As principais conclusões do relatório difundido entre os ministros dos oito países do Árctico – Noruega, Suécia, Finlândia, Rússia, Estados Unidos (Alasca), Canadá, Dinamarca (Groenlândia) e Islândia – no início deste mês revelam que as temperaturas do Árctico nos últimos seis anos foram as mais elevadas desde que as medições começaram em 1880. Paralelamente, “mecanismos de feedback apontam para o início de uma aceleração do aquecimento do clima”. Um destes mecanismos envolve um acréscimo da absorção de calor pelo oceano quando não está coberto por gelo: é que o gelo reflecte a energia do sol, ao contrário do oceano que é mais escuro e absorve a sua energia. Este efeito, já antecipado pelos cientistas, só pôde ser confirmado com uma “evidência clara” na região árctica nos últimos cinco anos, avança ainda o estudo da AMAP.

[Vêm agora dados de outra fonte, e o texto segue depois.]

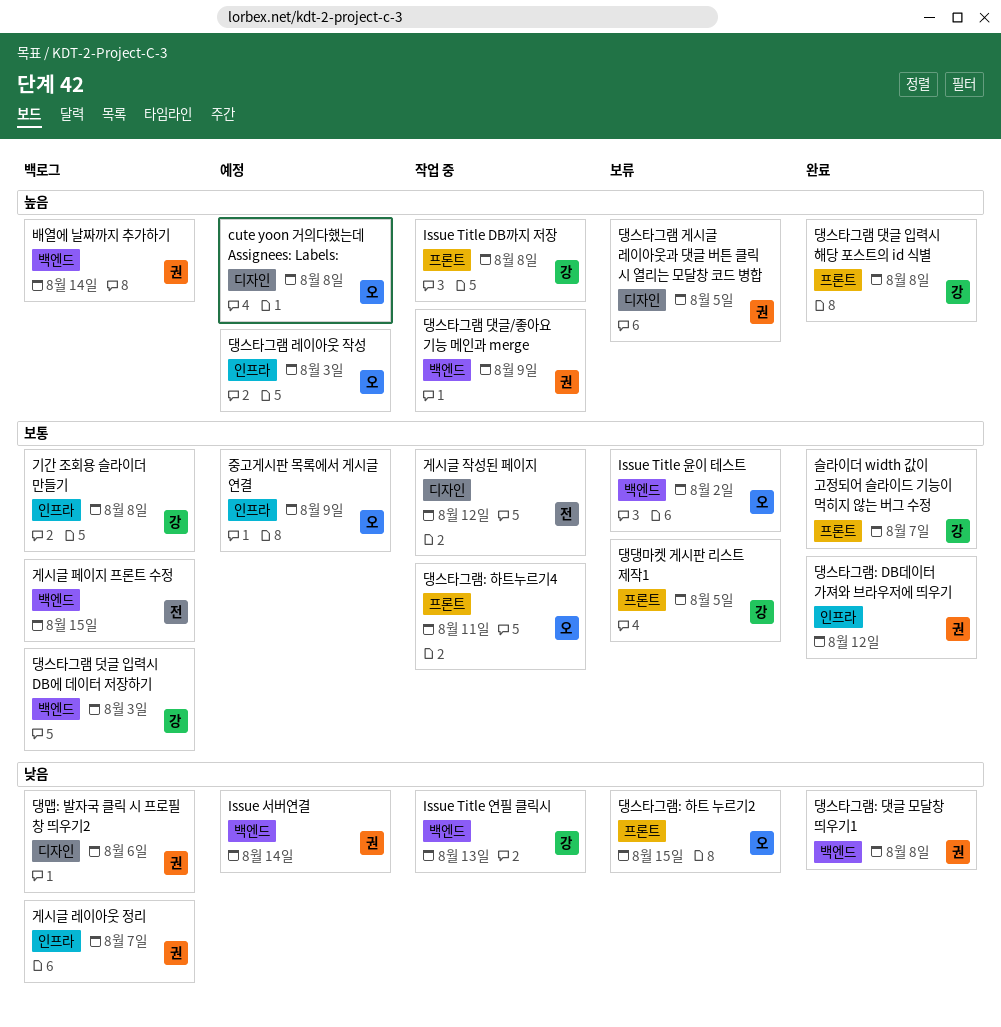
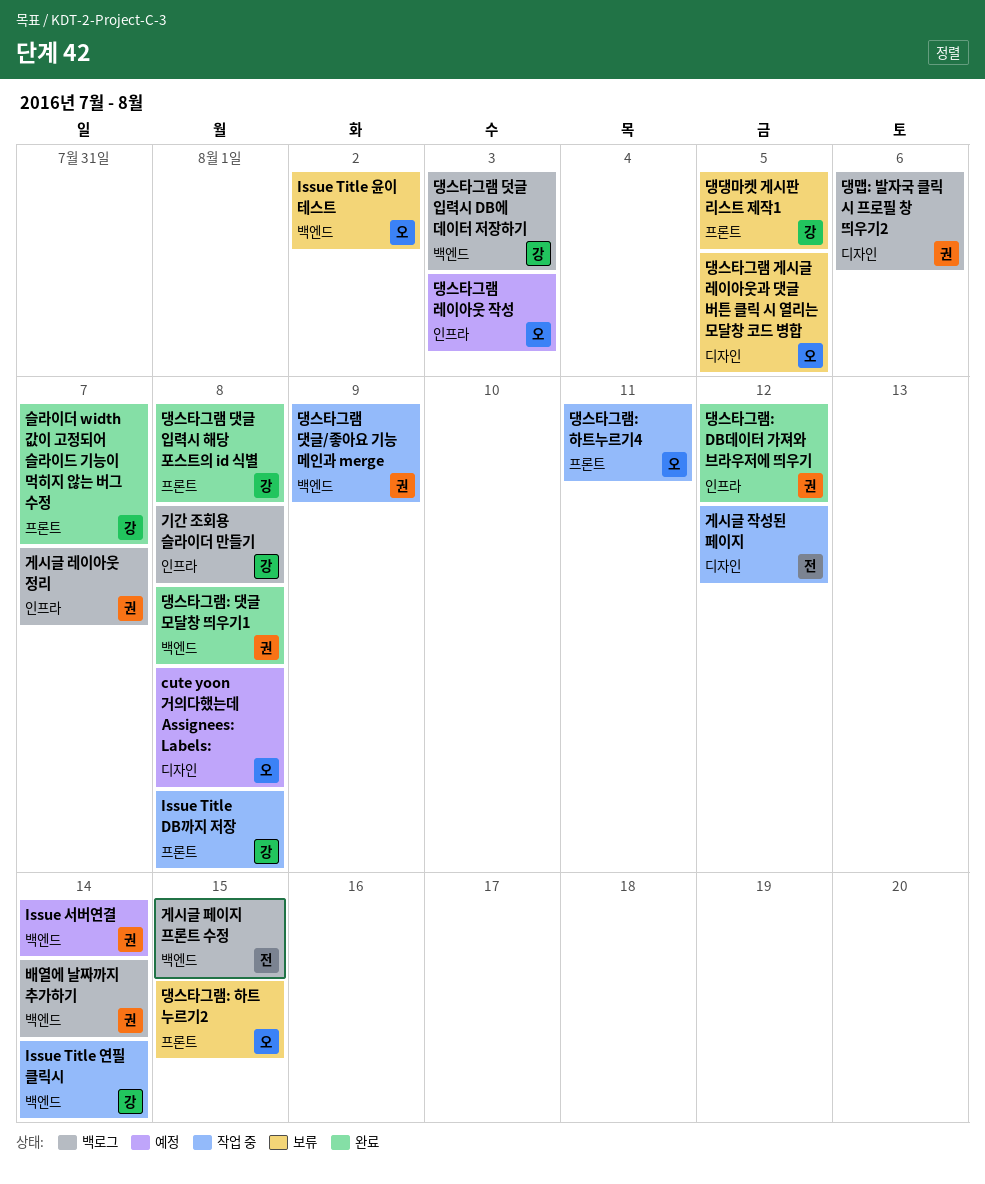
Issue Title 연필 클릭시, due: Aug 13 -> Aug 14
댕스타그램 게시글 레이아웃과 댓글 버튼 클릭 시 열리는 모달창 코드 병합, owner: 권 -> 오
중고게시판 목록에서 게시글 연결: present -> none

Face às previsões tecidas em 2007 pelo Painel Intergovernamental sobre as Mudanças Climáticas, o documento da AMAP revela-se mais pessimista, prevendo por exemplo que a cobertura de gelo do mar no Árctico esteja a encolher mais rapidamente do que a ONU projectara. Diz o relatório que o nível de cobertura de gelo no Verão se tem mantido próximo do limite a cada ano, desde 2001, mas que dentro de trinta a quarenta anos o oceano Árctico estará praticamente livre de gelo durante a estação mais quente.

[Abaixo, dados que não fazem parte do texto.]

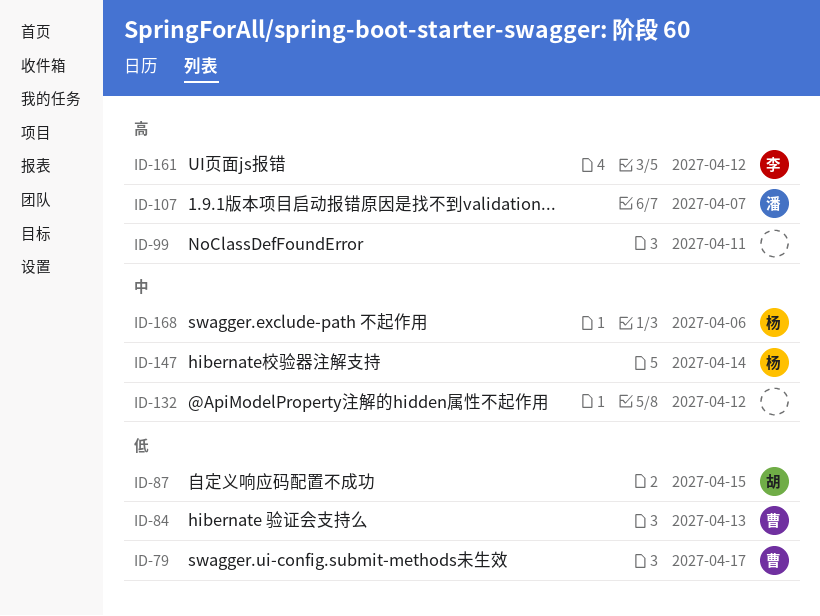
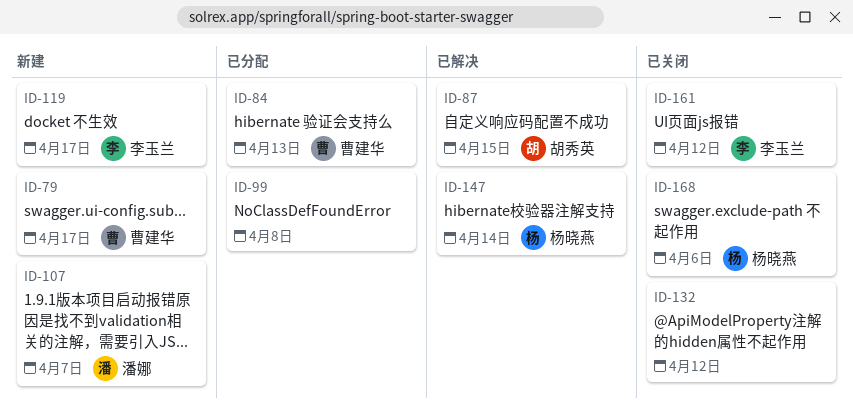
ID-99, due: Apr 11 -> Apr 8
ID-119: none -> present

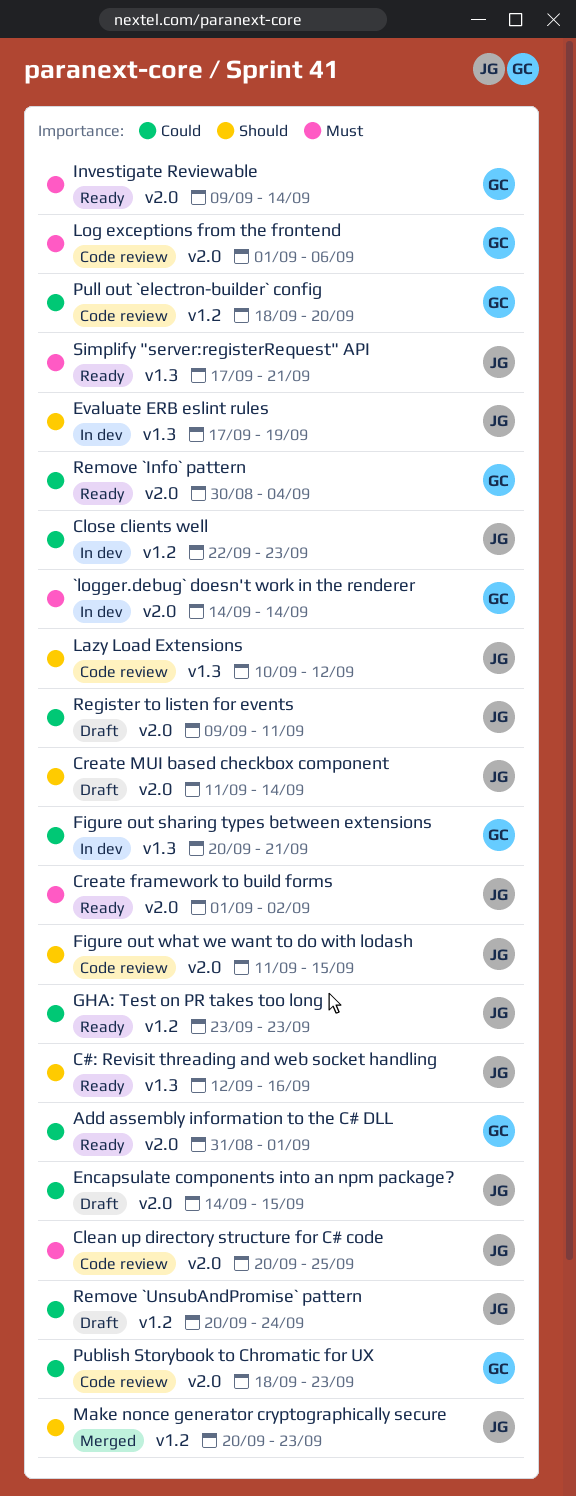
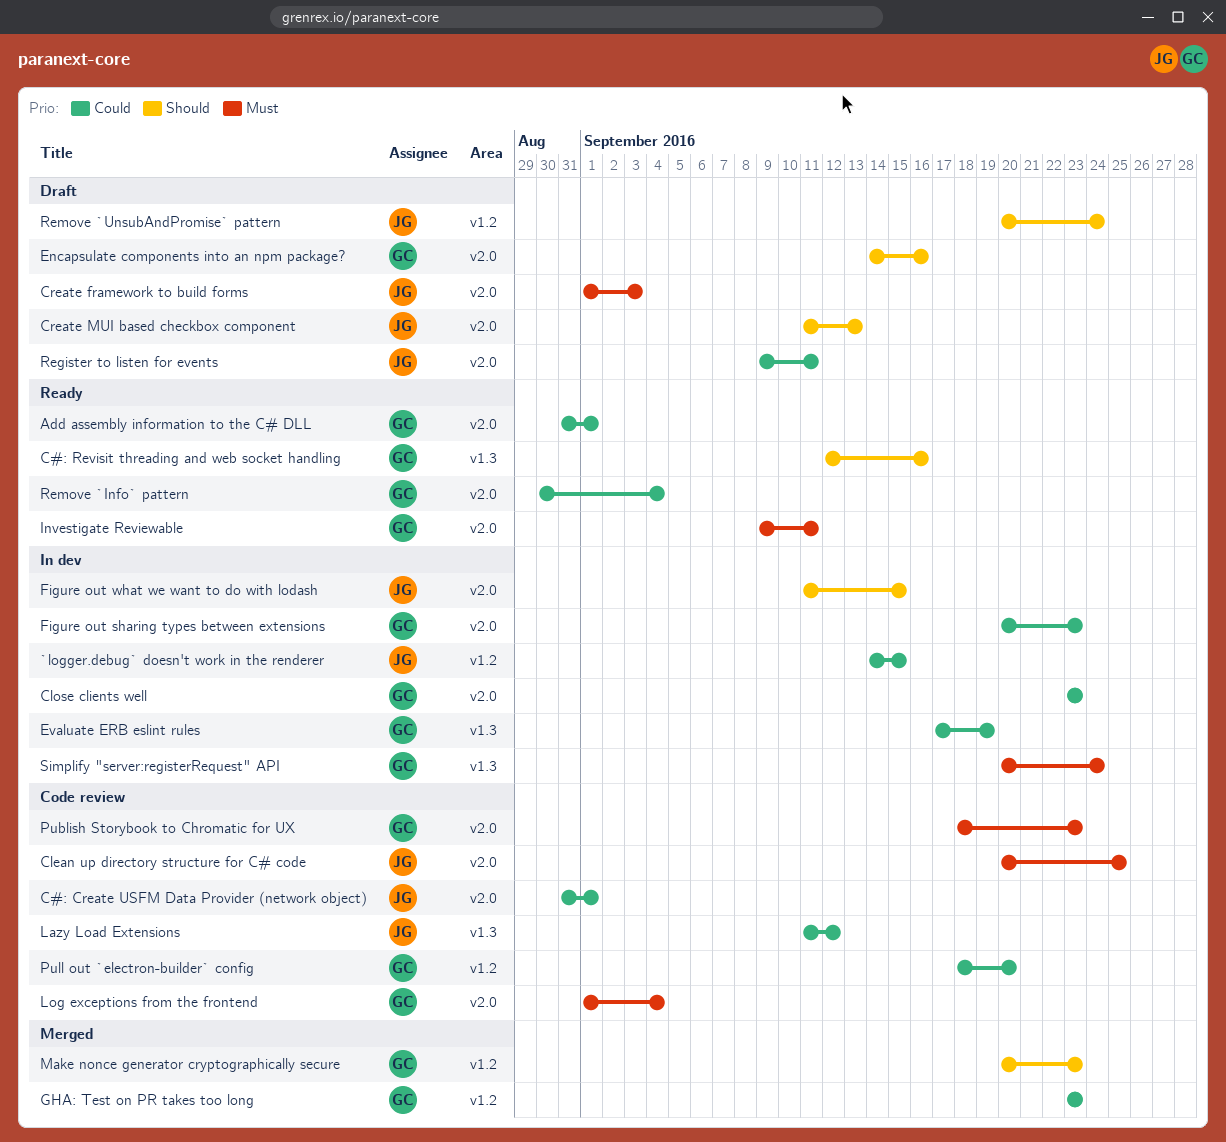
`logger.debug` doesn't work in the renderer, owner: GC -> JG
`logger.debug` doesn't work in the renderer, priority: Must -> Could
`logger.debug` doesn't work in the renderer, label: v2.0 -> v1.2
`logger.debug` doesn't work in the renderer, due: Sep 14 -> Sep 15
C#: Create USFM Data Provider (network object): none -> present
C#: Revisit threading and web socket handling, owner: JG -> GC
Close clients well, owner: JG -> GC
Close clients well, label: v1.2 -> v2.0
Close clients well, start: Sep 22 -> Sep 23
Create framework to build forms, status: Ready -> Draft
Create framework to build forms, due: Sep 2 -> Sep 3
Create MUI based checkbox component, due: Sep 14 -> Sep 13
Encapsulate components into an npm package?, owner: JG -> GC
Encapsulate components into an npm package?, priority: Could -> Should
Encapsulate components into an npm package?, due: Sep 15 -> Sep 16
Evaluate ERB eslint rules, owner: JG -> GC
Evaluate ERB eslint rules, priority: Should -> Could
Figure out sharing types between extensions, label: v1.3 -> v2.0
Figure out sharing types between extensions, due: Sep 21 -> Sep 23
Figure out what we want to do with lodash, status: Code review -> In dev
GHA: Test on PR takes too long, status: Ready -> Merged
GHA: Test on PR takes too long, owner: JG -> GC
Investigate Reviewable, due: Sep 14 -> Sep 11
Lazy Load Extensions, priority: Should -> Could
Lazy Load Extensions, start: Sep 10 -> Sep 11
Log exceptions from the frontend, due: Sep 6 -> Sep 4
Make nonce generator cryptographically secure, owner: JG -> GC
Publish Storybook to Chromatic for UX, priority: Could -> Must
Remove `UnsubAndPromise` pattern, priority: Could -> Should
Simplify "server:registerRequest" API, status: Ready -> In dev
Simplify "server:registerRequest" API, owner: JG -> GC
Simplify "server:registerRequest" API, start: Sep 17 -> Sep 20
Simplify "server:registerRequest" API, due: Sep 21 -> Sep 24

Confirmando que o derretimento de geleiras e de camadas de gelo em todo o mundo é o maior responsável pelo aumento do nível do mar, o documento da AMAP acciona os alertas mais fortes para a região da Gronelândia que, sozinha, equivale a mais de quarenta por cento dos 3,1 milímetros de elevação do nível do mar, observado anualmente entre 2003 e 2008. A perda de massa de gelo da Groenlândia, que cobre uma área do tamanho do México, aumentou de 50 gigatoneladas entre 1995-2000 para mais de 200 gigatonelas entre 2004-2008, avisam os especialistas. A AMAP estimou ainda que a média das temperaturas no Inverno e no Outono no Árctico irá subir de 3º a 6º C até 2080, mesmo que as emissões de gases com efeito de estufa sejam menores que na década passada.

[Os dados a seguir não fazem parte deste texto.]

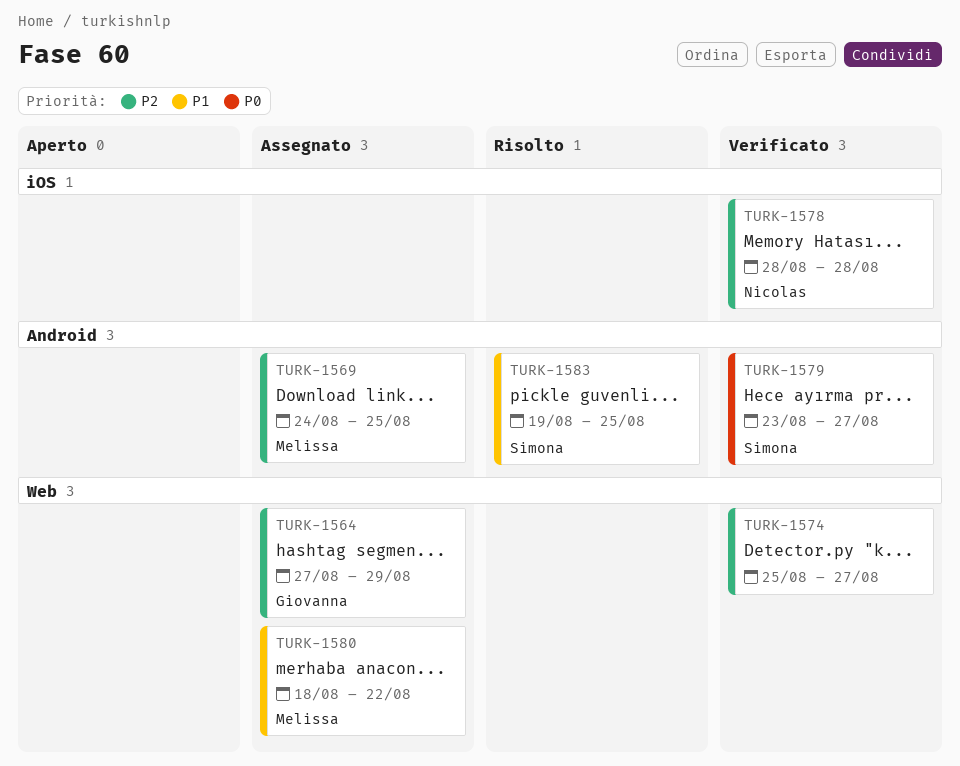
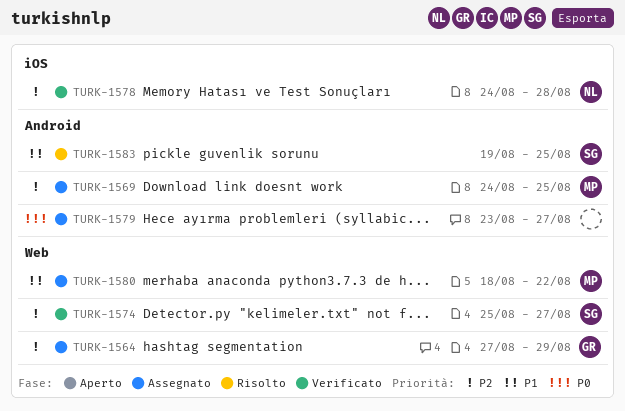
TURK-1574, owner: none -> Simona
TURK-1578, start: Aug 28 -> Aug 24
TURK-1579, status: Verificato -> Assegnato
TURK-1579, owner: Simona -> none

Em conclusão, as mudanças observadas nos últimos dez anos no gelo marinho do Oceano Árctico, na massa de gelo da Groenlândia e nas calotas polares “são dramáticas e representam uma alteração óbvia nos padrões de longo prazo”, alertam os responsáveis do Programa que monitoriza as ameaças ao ambiente árctico.

Cem memórias a preservar
© DR

100 Places to Remember Before they Disappear” ou “100 locais a recordar antes de desaparecerem” é um projecto no mínimo original que reúne trabalhos de cem fotógrafos de outros tantos locais, cuja denominador comum é um só: todos eles correm o risco de desaparecer do mapa do mundo ou estão seriamente ameaçados, devido às alterações climáticas. Alguns dos melhores fotógrafos do mundo abraçaram a ideia, seleccionando as paisagens a partir dos relatórios elaborados pelo Painel Intergovernamental para as Alterações Climáticas das Nações Unidas, e criaram imagens extraordinárias destes que são, também, alguns dos mais belos locais da Terra.

Complementarmente, o site disponibiliza informação técnica e notícias sobre as alterações climáticas, livros, exposições e vários suportes de comunicação que sensibilizam para a causa ambiental.